Prison has not silenced Ragip Zarakolu, a Turkish publisher and journalist who has been challenging his country’s taboos for four decades.

Earlier this month, after he and other activists were arrested under Turkey’s anti-terror laws, Zarakolu published an open letter, undaunted.

“I believe that it is time to show a collective opposition to this wave of arrests, which has become a campaign of mass lynching,” Zarakolu wrote from prison. The letter was posted Nov. 3 on the website of the PEN American Center, which monitors the mistreatment of writers, editors and publishers around the world. He demanded an end to “all moves by the authorities that go against the law and principles of due legal process.”

Zarakolu was charged with being affiliated with the Kurdish Communities Union, the political wing of the Kurdistan Workers’ Party, which the Turkish government lists as a terrorist organization. About 12,000 Turkish citizens have been arrested under terror statutes since 2001.

Free speech and assembly are under assault worldwide, Larry Siems, director of the Freedom to Write program at PEN, said in an interview. Curtailing liberties has increased since Sept. 11 in the name of antiterrorism, he said.

Global Struggle

“That’s something we’ve obviously struggled with in this country as well, which hasn’t helped in holding the line on this internationally,” Siems said.

Sinan Zarakolu, a 36-year-old architect, called his father’s arrest “crazy.”

“Ragip is a person who never declares himself a member of a group,” he said in a telephone interview from his Istanbul apartment. “He tries to cover various points of views. His point is freedom of speech.”

In his open letter, Zarakolu said he wasn’t questioned about the organization he was accused of joining.

“I have only been pressed on works that I have written or edited, speeches I have given, and free and public meetings I have attended,” he wrote.

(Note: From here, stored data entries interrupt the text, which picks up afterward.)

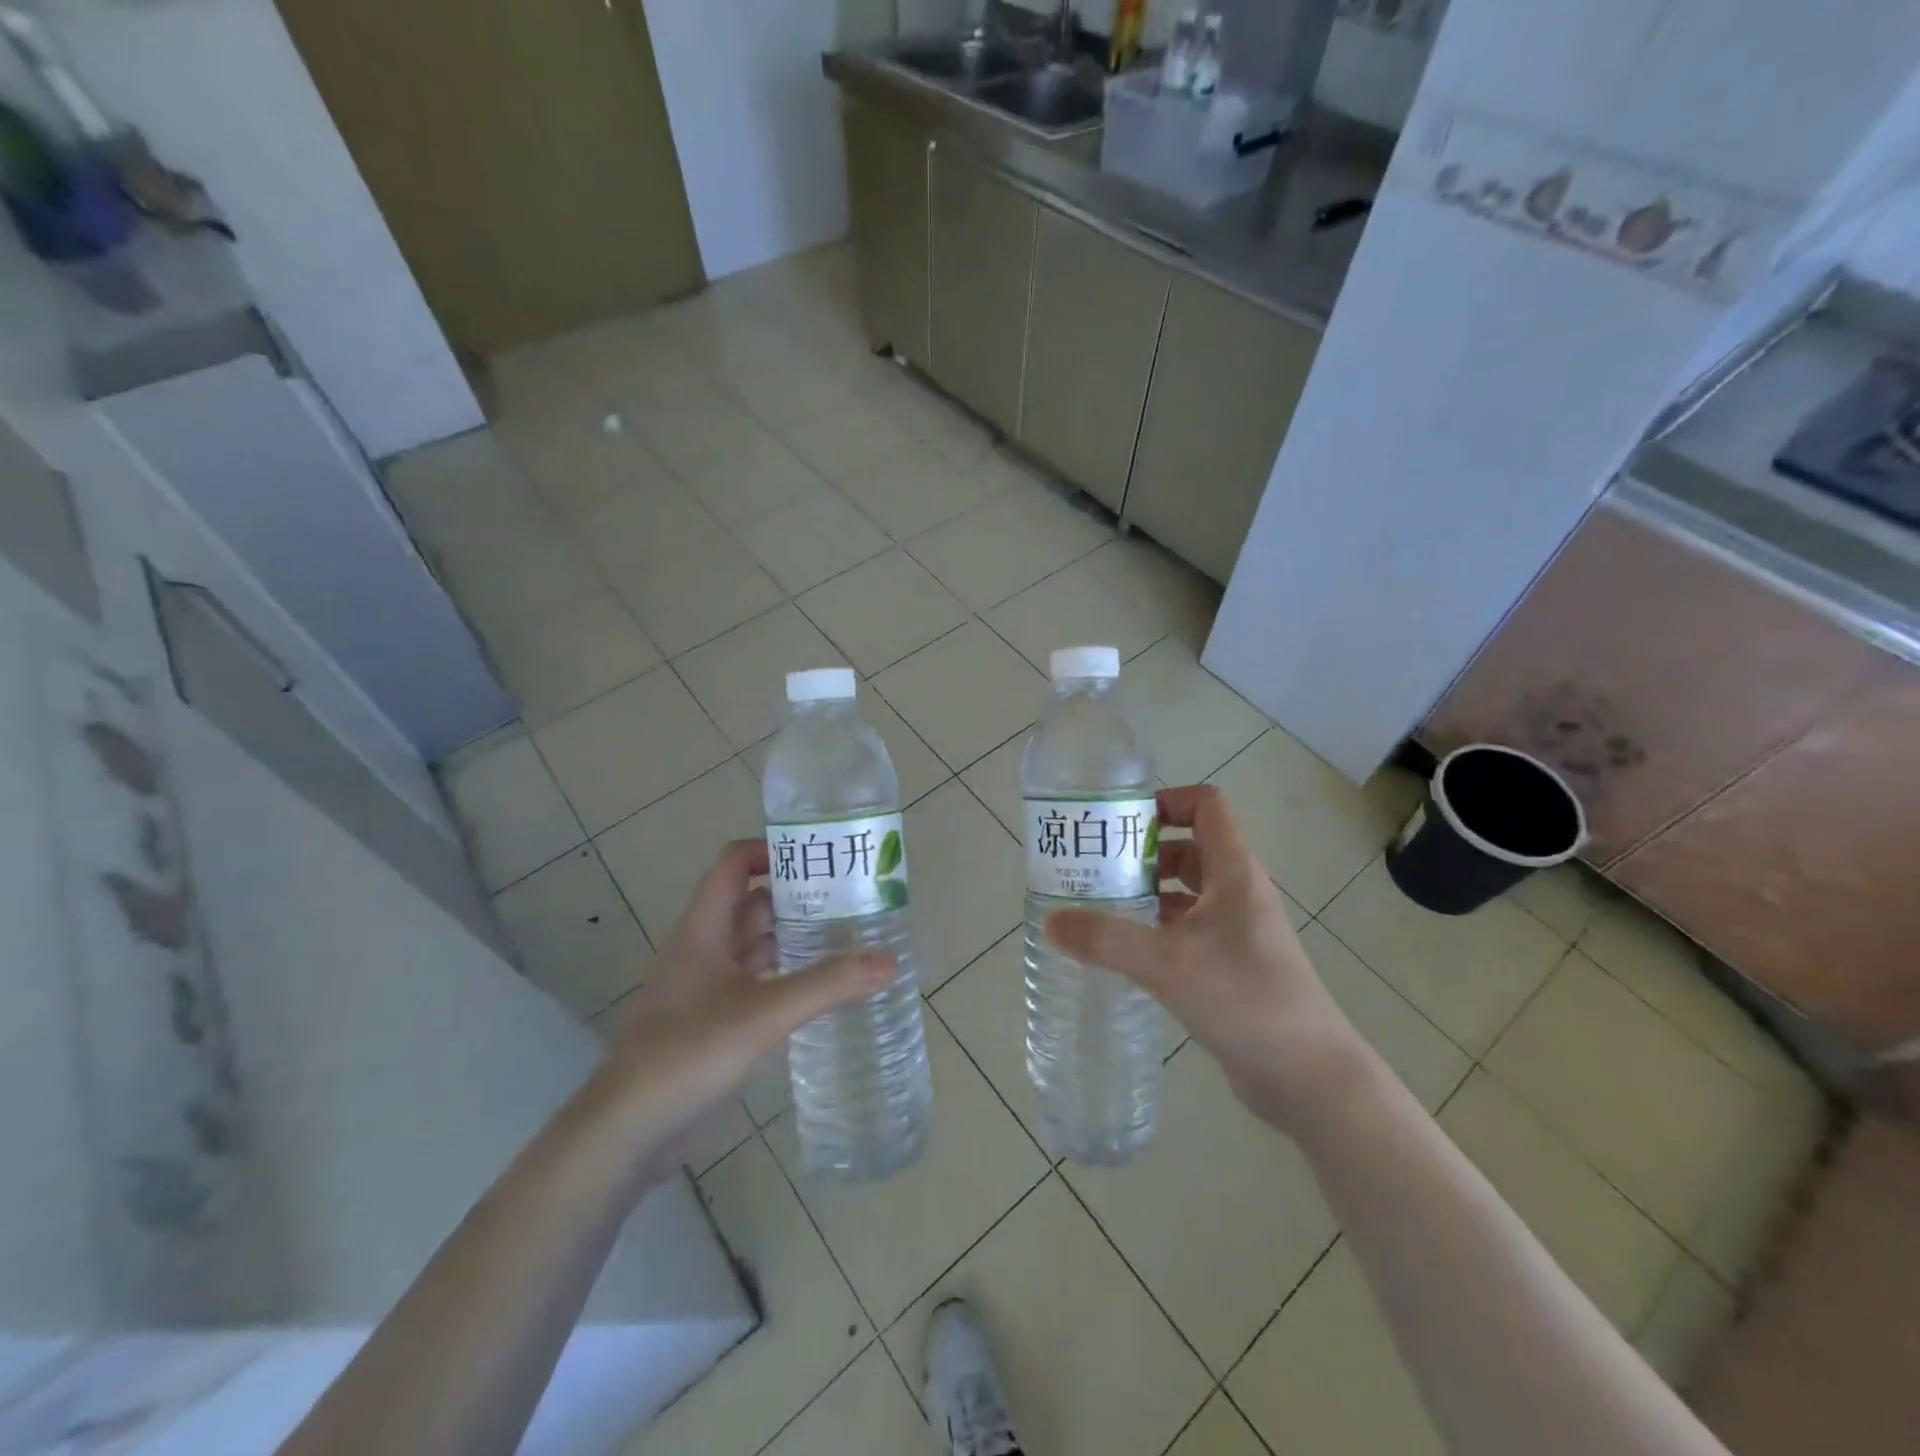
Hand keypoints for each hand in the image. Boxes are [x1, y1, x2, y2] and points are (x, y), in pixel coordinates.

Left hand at [590, 839, 892, 1178]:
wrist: (626, 1131)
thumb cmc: (689, 1052)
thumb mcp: (764, 1013)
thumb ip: (828, 985)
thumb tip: (890, 961)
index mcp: (703, 928)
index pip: (733, 864)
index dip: (771, 850)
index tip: (820, 860)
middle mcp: (702, 949)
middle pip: (751, 904)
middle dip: (796, 897)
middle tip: (849, 900)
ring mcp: (704, 988)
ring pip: (754, 946)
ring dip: (792, 939)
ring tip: (846, 939)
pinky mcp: (710, 1023)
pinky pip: (754, 985)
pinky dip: (784, 979)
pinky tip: (818, 991)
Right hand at [1043, 785, 1369, 1132]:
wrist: (1309, 1077)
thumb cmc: (1245, 999)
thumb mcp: (1168, 964)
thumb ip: (1106, 940)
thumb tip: (1050, 921)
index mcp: (1235, 872)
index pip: (1207, 805)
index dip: (1166, 801)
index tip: (1121, 822)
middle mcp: (1239, 892)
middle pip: (1191, 847)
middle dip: (1144, 851)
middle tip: (1098, 866)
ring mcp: (1239, 931)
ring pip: (1189, 892)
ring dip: (1149, 891)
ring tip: (1102, 905)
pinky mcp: (1233, 965)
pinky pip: (1190, 929)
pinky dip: (1159, 928)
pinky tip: (1127, 951)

Since a military junta assumed power in Turkey in 1971, he’s been imprisoned with regularity. Zarakolu spent five months in prison and was tried on charges of having secret relations with Amnesty International, according to a biography provided by PEN. The charges were dropped.

Jailed Again

In 1972, he was imprisoned for two years for an article he wrote about Ho Chi Minh, the president of North Vietnam until 1969. In 1977, Zarakolu and his wife, Aysenur, founded the Belge Publishing House, which led to more prison and fines. Zarakolu co-founded a newspaper, “Demokrat,” and was imprisoned in 1982 in connection with his work there.

After a 1980 military coup, Belge began publishing books by political prisoners and about the genocide of Armenians in Turkey in the early 20th century. In 1995, its offices were firebombed and in the 2000s he and his wife were charged with such infractions as disseminating propaganda and insulting Turkish institutions. (Aysenur died in 2002, at 56, of cancer.)

In March 2011, Zarakolu was fined for spreading propaganda to support the PKK. His son Deniz, an editor at his father’s publishing house, was arrested on Oct. 7. The father was taken into custody on Oct. 28 and sent to a high-security prison in northwest Turkey, according to a report in the English-language Hurriyet Daily News.

His lawyer, Ozcan Kilic, was quoted in the paper saying he was concerned about his client’s health in prison.

Siems described Zarakolu as modest, with a buoyant sense of humor. He said he isn’t surprised by Zarakolu’s defiant open letter, which calls the arrest part of a campaign to intimidate intellectuals and democrats. Siems said Aysenur Zarakolu kept a packed suitcase at home to prepare for the arrests that were sparked by the couple’s publishing and activism.

“This is what he and his late wife dedicated themselves to doing,” Siems said. “He’s that committed to Turkey’s future.”